Title: Biostratigraphy of Early and Earliest Late Cretaceous Ostracoda from Peninsular Florida: ABSTRACT

Author(s): Frederick M. Swain, James A. Miller

Article Type: Meeting abstract

Abstract:

Deep wells in central and southern Florida have yielded 68 species of marine and brackish-water Ostracoda of Early Cretaceous and earliest Late Cretaceous ages. About 40% of the ostracods are referable to described species. The rock sequence is more than 2,250 m thick.

A partly oolitic limestone facies of the Washitan Stage (early Cenomanian-late Albian) contains 17 species, of which 15 are restricted to the unit. Brackish-water, and perhaps freshwater, as well as marine Ostracoda are represented.

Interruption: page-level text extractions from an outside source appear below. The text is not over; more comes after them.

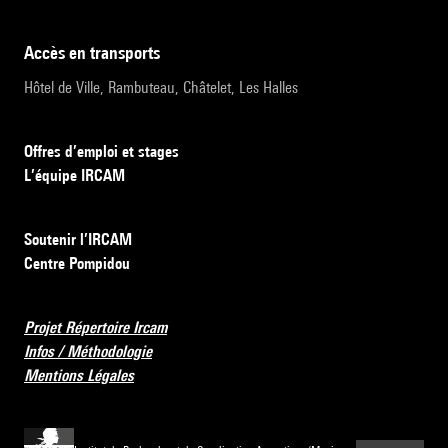
accès en transports
Hôtel de Ville, Rambuteau, Châtelet, Les Halles
Offres d’emploi et stages
L’équipe IRCAM
Soutenir l’IRCAM
Centre Pompidou
Projet Répertoire Ircam
Infos / Méthodologie
Mentions Légales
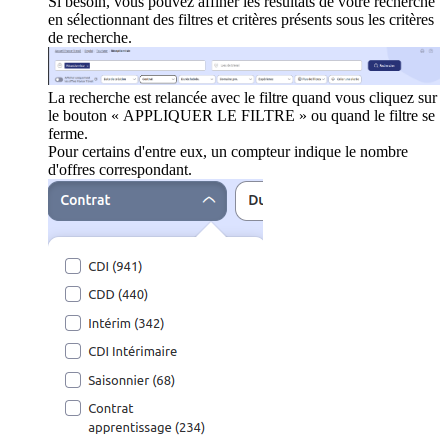
Si besoin, vous pouvez affiner les résultats de votre recherche
en sélectionnant des filtres et critères présents sous les critères
de recherche.
La recherche est relancée avec le filtre quand vous cliquez sur
le bouton « APPLIQUER LE FILTRE » ou quand le filtre se
ferme.
Pour certains d'entre eux, un compteur indique le nombre
d'offres correspondant.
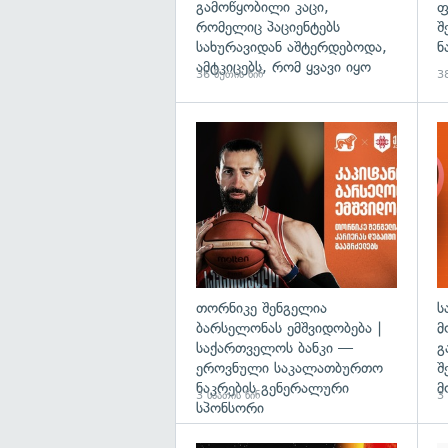
გამოწყობილი კაცი,
ფ
რომელიც პაციენტებს
შ
სახურავიდან აშტერდებოდა,
ნ
ამტკიცებს, რომ ყვავი იყო
36 წუთის წინ
38
თორნიკე შენგელია
ს
ბარსელონას ემშვიდობება |
მ
საქართველოს ბანკი —
გ
ეროვნული საკალათბურთო
შ
ნაკრების გენერალური
მ
3 საათის წინ
3 
სპონსორი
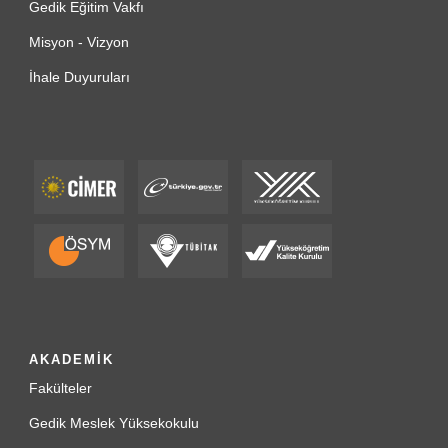
Gedik Eğitim Vakfı
Misyon - Vizyon
İhale Duyuruları
AKADEMİK
Fakülteler
Gedik Meslek Yüksekokulu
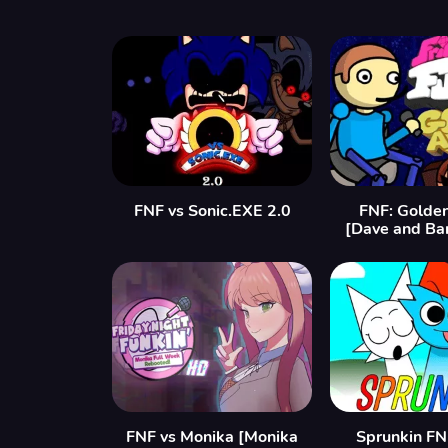
FNF vs Sonic.EXE 2.0
FNF: Golde
[Dave and Ba
FNF vs Monika [Monika
Sprunkin FN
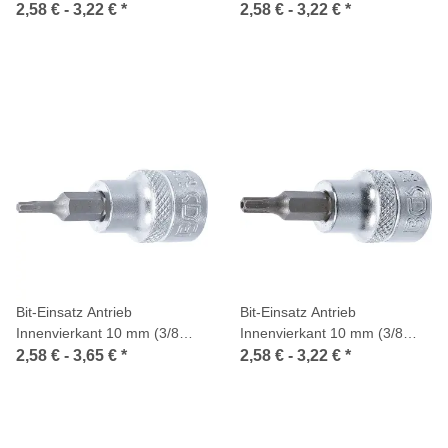
Zoll) Kreuzschlitz PH
Zoll) Kreuzschlitz PZ
2,58 € -
3,22 €
*
2,58 € -
3,22 €
*
Bit-Einsatz Antrieb
Bit-Einsatz Antrieb
Innenvierkant 10 mm (3/8
Innenvierkant 10 mm (3/8
Zoll) T-Profil (für Torx)
Zoll) T-Profil (für Torx) mit
2,58 € -
3,65 €
*
2,58 € -
3,22 €
*
Bohrung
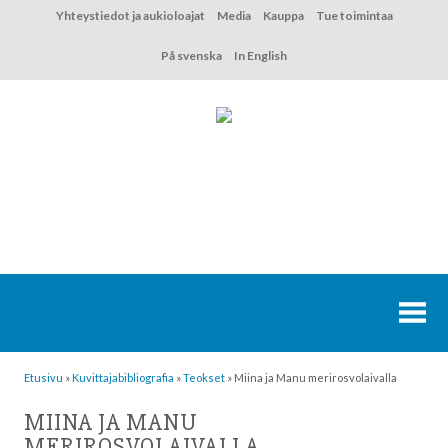
Hyppää
Yhteystiedot ja aukioloajat
Media
Kauppa
Tue toimintaa
sisältöön
På svenska
In English
Etusivu
»
Kuvittaja­bibliografia
»
Teokset
»
Miina ja Manu merirosvolaivalla
MIINA JA MANU
MERIROSVOLAIVALLA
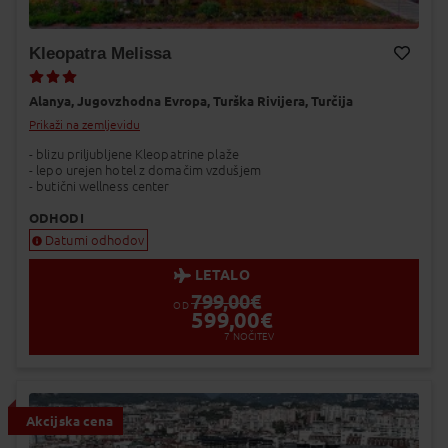
Kleopatra Melissa
Dodaj v Moj izbor
Alanya,
Jugovzhodna Evropa,
Turška Rivijera,
Turčija
Prikaži na zemljevidu
- blizu priljubljene Kleopatrine plaže
- lepo urejen hotel z domačim vzdušjem
- butični wellness center
ODHODI
Datumi odhodov
LETALO
799,00
€
OD
599,00
€
7
NOČITEV
Akcijska cena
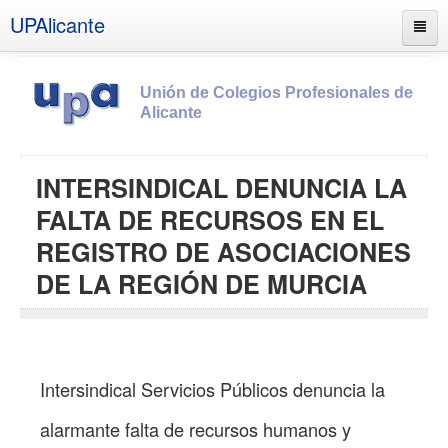
UPAlicante
Unión de Colegios Profesionales de
Alicante
Inicio
INTERSINDICAL DENUNCIA LA
Información
FALTA DE RECURSOS EN EL
Socios
REGISTRO DE ASOCIACIONES
Estatutos
DE LA REGIÓN DE MURCIA
Documentos
Boletines
UPSANA
Intersindical Servicios Públicos denuncia la
PROA
alarmante falta de recursos humanos y
Contacto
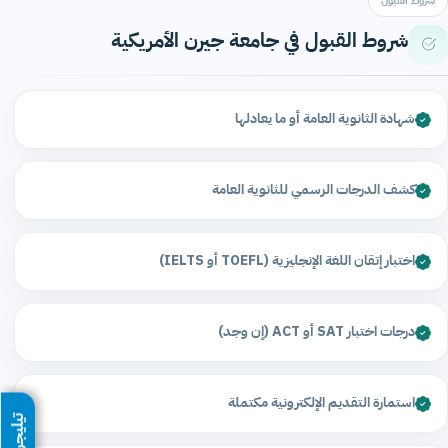
شروط القبول
شروط القبول في جامعة جيرن الأمريكية
شهادة الثانوية العامة أو ما يعادلها
كشف الدرجات الرسمي للثانوية العامة
اختبار إتقان اللغة الإنجليزية (TOEFL أو IELTS)
درجات اختبار SAT أو ACT (إن وجد)
استمارة التقديم الإلكترونية مكتملة
تيليجرام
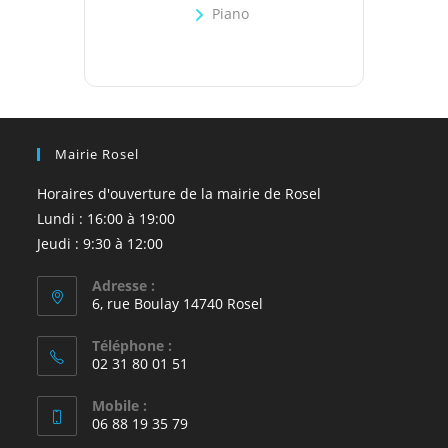
Piano
Mairie Rosel
Horaires d'ouverture de la mairie de Rosel
Lundi : 16:00 à 19:00
Jeudi : 9:30 à 12:00
Adresse :
6, rue Boulay 14740 Rosel
Téléphone :
02 31 80 01 51
Mobile :
06 88 19 35 79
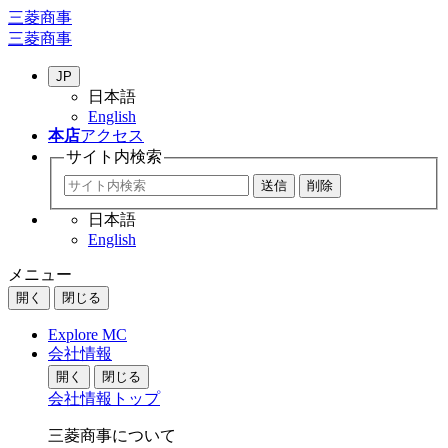
三菱商事
三菱商事
JP
日本語
English
本店
アクセス
サイト内
検索
日本語
English
メニュー
開く
閉じる
Explore MC
会社情報
開く
閉じる
会社情報トップ
三菱商事について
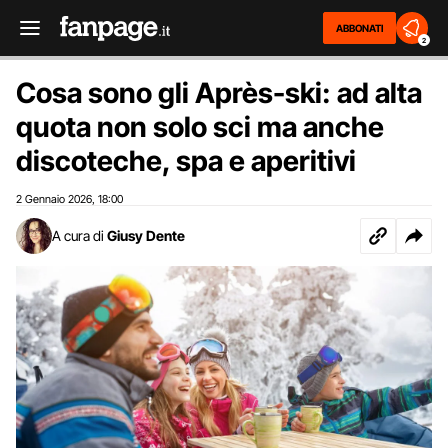
ABBONATI
2
Cosa sono gli Après-ski: ad alta
quota non solo sci ma anche
discoteche, spa e aperitivi
2 Gennaio 2026
18:00
,
A cura di
Giusy Dente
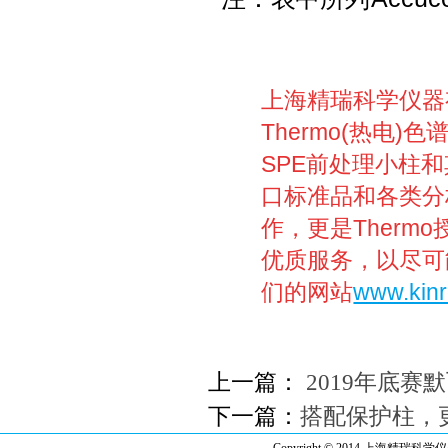
上海精瑞科学仪器
Thermo(热电)色
SPE前处理小柱
口标准品和各类分
作，更是Ther
优质服务，以尽可
们的网站
www.kinr
上一篇：
2019年底赛
下一篇：
搭配保护柱，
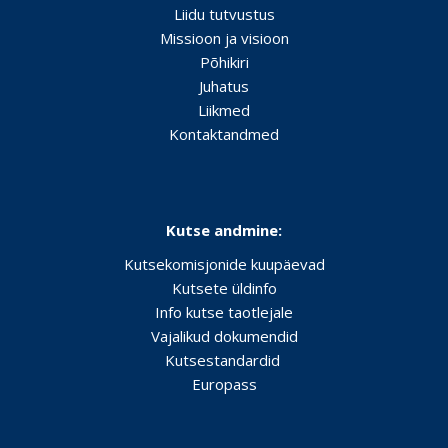
Liidu tutvustus
Missioon ja visioon
Põhikiri
Juhatus
Liikmed
Kontaktandmed
Kutse andmine:
Kutsekomisjonide kuupäevad
Kutsete üldinfo
Info kutse taotlejale
Vajalikud dokumendid
Kutsestandardid
Europass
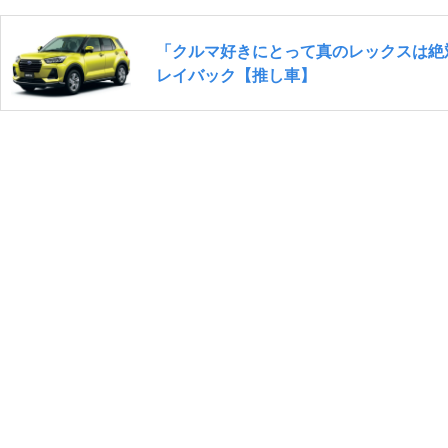
「クルマ好きにとって真のレックスは絶
レイバック【推し車】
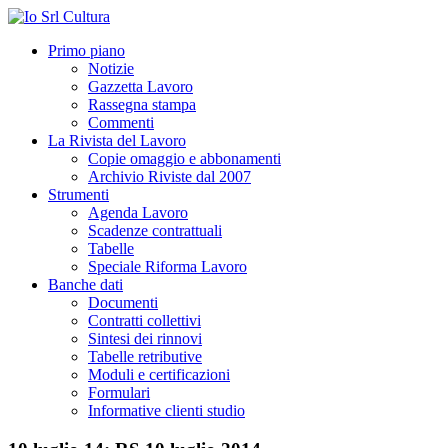
Primo piano
Notizie
Gazzetta Lavoro
Rassegna stampa
Commenti
La Rivista del Lavoro
Copie omaggio e abbonamenti
Archivio Riviste dal 2007
Strumenti
Agenda Lavoro
Scadenze contrattuali
Tabelle
Speciale Riforma Lavoro
Banche dati
Documenti
Contratti collettivi
Sintesi dei rinnovi
Tabelle retributive
Moduli e certificazioni
Formulari
Informative clienti studio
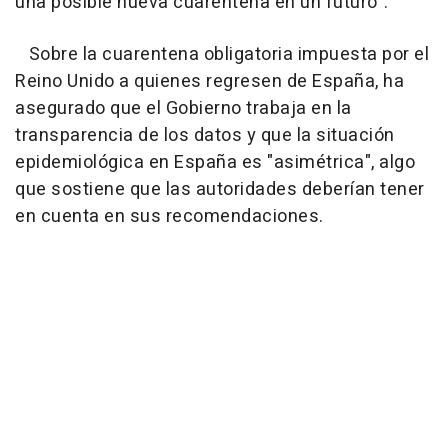
una posible nueva cuarentena en un futuro".
Sobre la cuarentena obligatoria impuesta por el
Reino Unido a quienes regresen de España, ha
asegurado que el Gobierno trabaja en la
transparencia de los datos y que la situación
epidemiológica en España es "asimétrica", algo
que sostiene que las autoridades deberían tener
en cuenta en sus recomendaciones.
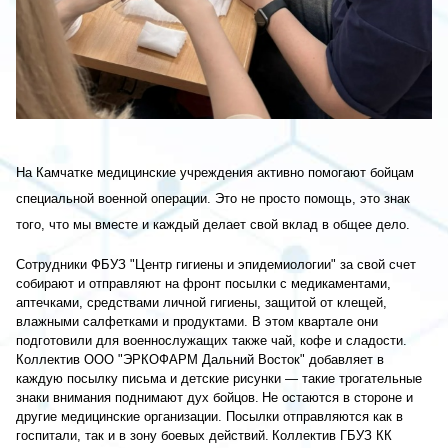
На Камчатке медицинские учреждения активно помогают бойцам
специальной военной операции. Это не просто помощь, это знак
того, что мы вместе и каждый делает свой вклад в общее дело.
Сотрудники ФБУЗ "Центр гигиены и эпидемиологии" за свой счет
собирают и отправляют на фронт посылки с медикаментами,
аптечками, средствами личной гигиены, защитой от клещей,
влажными салфетками и продуктами. В этом квартале они
подготовили для военнослужащих также чай, кофе и сладости.
Коллектив ООО "ЭРКОФАРМ Дальний Восток" добавляет в
каждую посылку письма и детские рисунки — такие трогательные
знаки внимания поднимают дух бойцов.
Не остаются в стороне и
другие медицинские организации. Посылки отправляются как в
госпитали, так и в зону боевых действий.
Коллектив ГБУЗ КК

Pre-Washitan Cretaceous rocks of peninsular Florida are principally massive, interbedded carbonate rocks and evaporites and thin shales. Ostracods occur chiefly in the shales. Of 23 species in the Fredericksburgian Stage (middle Albian), nine are restricted to the unit; marine and a few brackish-water species are represented.

Trinitian Stage (early Albian-late Aptian) ostracods are represented by 21 species, of which seven are restricted to that unit; several are brackish-water forms.

Coahuilan Series (early Aptian-Neocomian) rocks contain 35 species, of which 25 are confined to that unit; several are brackish-water types.

The environment represented by the ostracod populations is mainly that of an open-marine shelf bordered by partly brackish-water lagoons. Trinitian Stage rocks contain representatives of a few species which indicate outer-shelf or slope environments.

The population as a whole has strongest affinities for Cretaceous species of the Gulf coastal or Atlantic coastal United States. Several of the Coahuilan and Trinitian species show relationships to European and to South American forms. Few such relations are shown by Fredericksburgian and Washitan species.